Então vemos como aquele método, que alfabetizou tanta gente nas terras sofridas do Nordeste, precisava espelhar sempre as experiências vividas e contadas pelo seu povo, com palavras extraídas do seu universo vocabular, de seu linguajar único, de uma língua que, na ocasião, não suportava mais ficar exilada, soterrada. Veio à tona.

Talvez esteja pisando noutro campo do conhecimento humano, mas mesmo assim, o que adianto nos serve como um balizamento frente aos sujeitos. Aquela tragédia despertou e carreou mitos, que, como nos diz Freud, são protótipos, criações que explicam as origens; temos Édipo, como o mais importante dentre eles, temos o recalque primário, a própria pulsão e muito mais.

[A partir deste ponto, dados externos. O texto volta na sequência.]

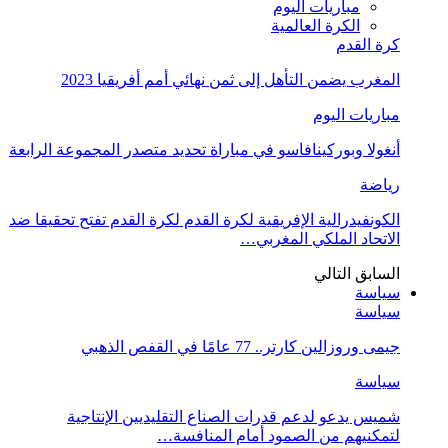
مباريات اليوم
الكرة العالمية
كرة القدم
المغرب يضمن التأهل إلى ثمن نهائي أمم أفريقيا 2023
مباريات اليوم
أنغولا وبوركينافاسو في مباراة تحديد متصدر المجموعة الرابعة
رياضة
الكونفيدرالية الإفريقية لكرة القدم لكرة القدم تفتح تحقيقا ضد
الاتحاد الملكي المغربي…
السابق
التالي
سياسة
سياسة
جيمى وروزالين كارتر.. 77 عامًا في القفص الذهبي
سياسة
شميس يدعو لدعم قدرات الصناع التقليديين الإنتاجية
لتمكنيهم من الصمود أمام المنافسة…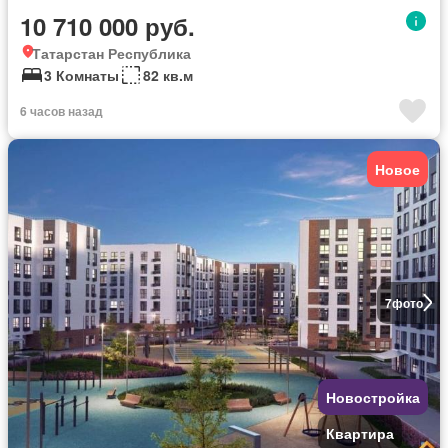
10 710 000 руб.
Татарстан Республика
3 Комнаты
82 кв.м
6 часов назад
Новое
7
фото
Новостройка
Квартира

Antônio Galvão[3], comentando o livro de Fernando Caio Abreu, nos diz: “O exílio enquanto experiência traumática instala a necessidade das personagens em narrar os acontecimentos difíceis que o caracterizam”. E mais adiante: “Mas as tentativas de transformar as experiências de exílio em relato, narrar essas perdas e os destroços da errância, obstruem-se nos limites de uma palavra que parece insuficiente para alcançar a experiência daquela realidade indizível, que não pode ser “verdade”, que não pode ter acontecido. Por isso a insuficiência da palavra para descrever e narrar a experiência traumática das personagens dos Contos de Exílio de Fernando Caio Abreu”.

Por sua vez, Lacan nos diz que uma língua se faz ao falar. Não será que o Vírus COVID-19 – com sua carga mortífera e sua invisibilidade, que nos provocam medo, angústia, desamparo –, só o suportamos falando, falando e falando mais? O sujeito é vontade de dizer, de dizer ao Outro, nos lembra Miller. Talvez tenhamos aí mais uma explicação para a intensidade que venho observando nas análises, na produção dos analisandos, nas suas associações, nos sonhos, nos lapsos. Até mesmo numa certa moderação no seu modo de gozar.

Munidos de algumas das ideias tratadas no texto, poderíamos afirmar que tragédias dessa proporção trazem necessariamente novas cadeias significantes capazes de ressignificar modos de viver e de gozar. Será que é a isso que chamo de uma maior abertura ao inconsciente, de um florescimento, cuja produção vem aproximando mais alguns analisandos do método e do discurso psicanalítico?

Rio de Janeiro, 17 de maio de 2020.

Post scriptum: Escrevo ou falo para manter viva minha memória, seja ela de antes ou depois do exílio, pouco importa.

 


Bibliografia
  1. Miller, J.A. Seminário “Extimité”, 1985-1986 – Esse curso foi dado por Miller dentro das atividades do departamento de psicanálise da Universidade Paris VIII. Transcrito a partir do texto de Jacques Peraldi, não revisado pelo autor.
  2. Lacan, Jacques, consultas esparsas.

[1] Bassols, Miquel – “A Lei da Natureza e o real sem lei”, publicado originalmente em Zadic Espanha, gentilmente cedido pelo autor para o Correio Express, 20/03/2020
[2] Miller, Jacques Alain. Un Effort de Poésie, Orientação Lacaniana, 2002/2003.
[3] Galvão, Antônio – Exílio, Ficção e História sobre os contos de Fernando Caio Abreu nos diz: “O presente trabalho consiste em um estudo das imagens literárias do exílio em contos de Fernando Caio Abreu.”